Not wanting to compare their technology with other vendors, Infineta is saying that the Velocity Dedupe Engine is the industry's first hardware-based reduction technology that offers new levels of throughput, scalability and bandwidth capacity for addressing the explosion in data center-to-data center traffic.

Targeting large enterprise customers, Infineta hopes to enable a global area network of pooled resources, building a inter-data center fabric.  A company sponsored study completed by Forrester showed large enterprises with $1 billion or more in revenues will experience at least a doubling or tripling of their data center-to-data center traffic in the next 2-4 years.

James Hamilton explains the technology in a recent blog post as similar to storage deduplication:

"Broadly, dedupe breaks the data to be transferred between datacenters into either fixed or variable sized blocks. Variable blocks are slightly better but either works. Each block is cryptographically hashed and, rather than transferring the block to the remote datacenter, just send the hash signature. If that block is already in the remote system block index, then it or its clone has already been sent sometime in the past and nothing need to be sent now. In employing this technique we are exploiting data redundancy at a course scale. We are essentially remembering what is on both sides of the WAN and only sending blocks that have not been seen before."

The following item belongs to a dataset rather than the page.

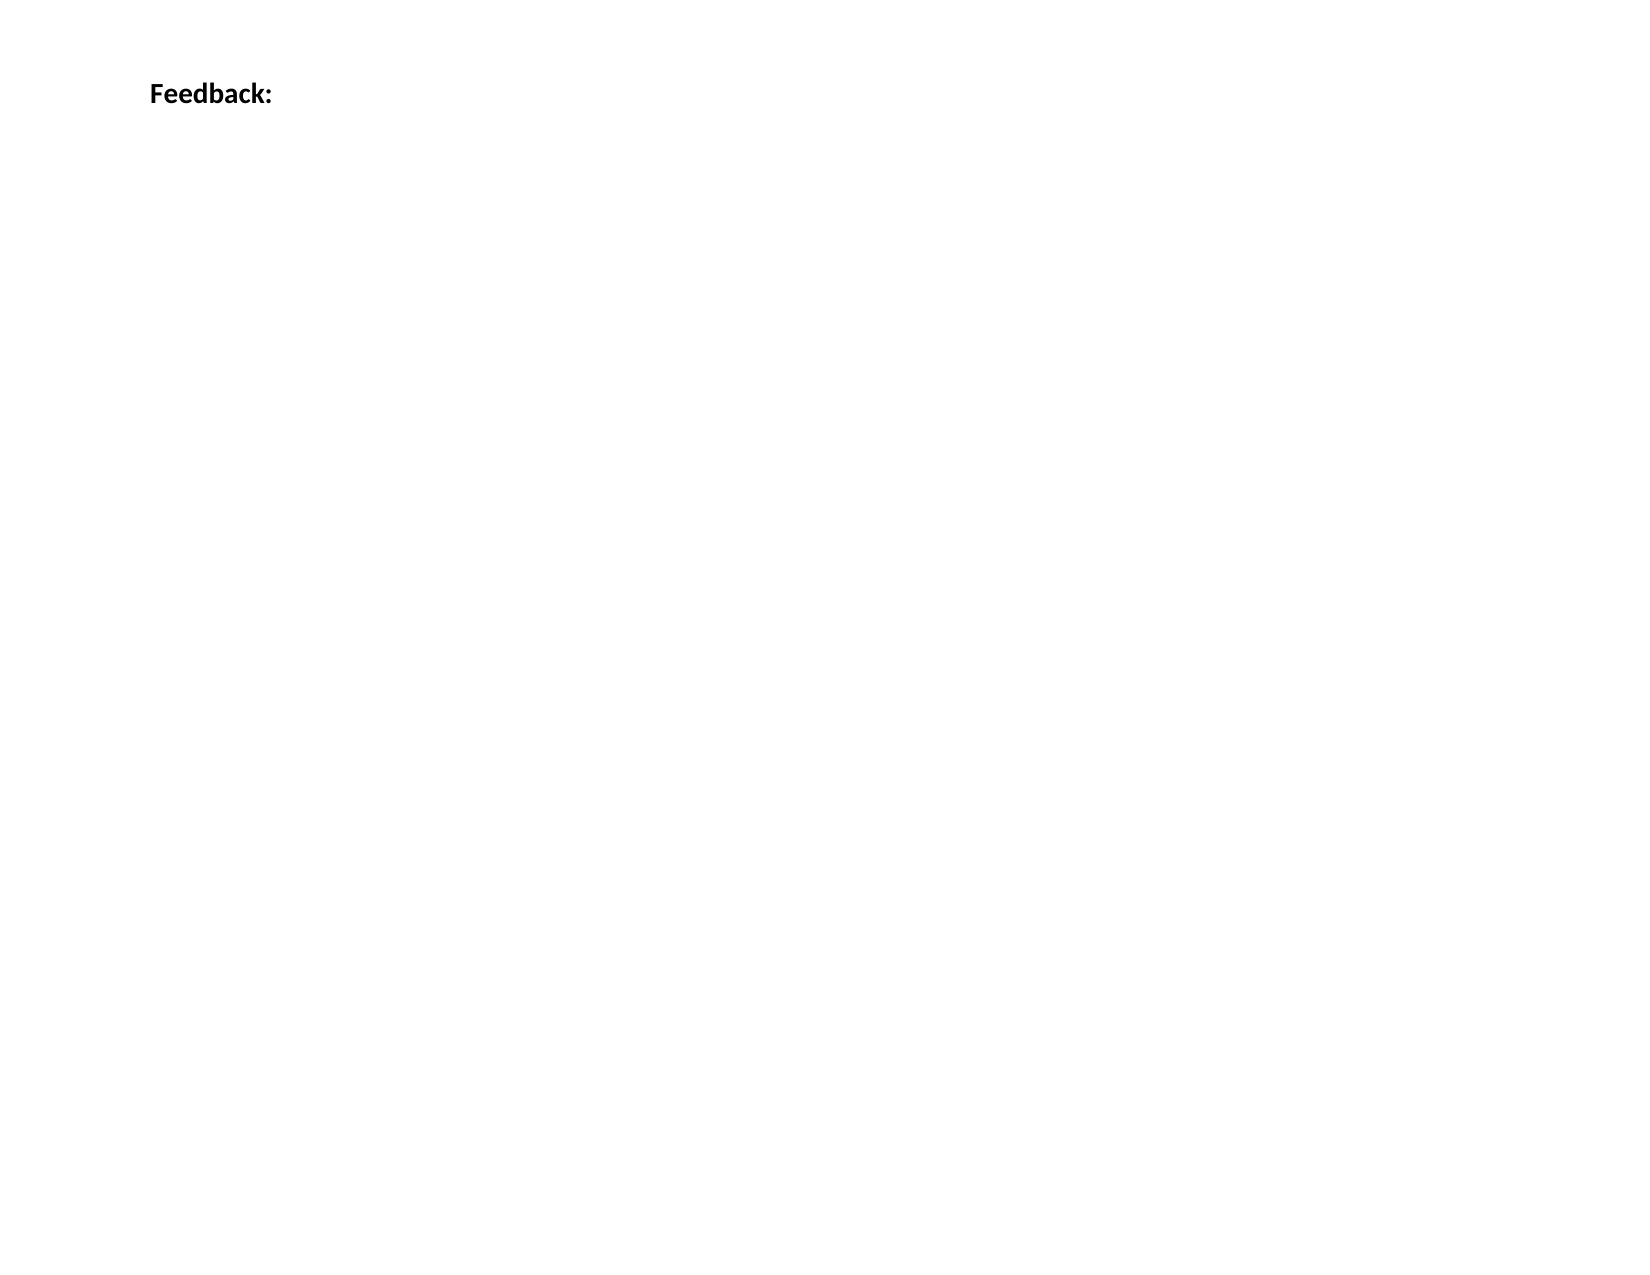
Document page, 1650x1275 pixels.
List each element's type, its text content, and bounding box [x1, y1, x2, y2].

text Feedback: [150, 75, 1500, 111]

James continues to explain the three methods used by Infineta - hardware based on FPGA  (Field Programmable Gate Array ), fixed-sized, full packet block size, bounded index exploiting locality and heuristic signatures.

Infineta also announced that it has received a $15 million round of funding with backing from Alloy Ventures and North Bridge Venture Partners.

"When looking at investing in Infineta, we saw a company entering the market during a perfect storm in business and IT today, where traffic volumes are exploding at the exact same time that cost considerations are of paramount importance to today’s enterprises," said Ammar Hanafi, General Partner, Alloy Ventures.

A full lineup of products built around the Infineta Velocity Dedupe Engine will be generally available in the second half of 2010.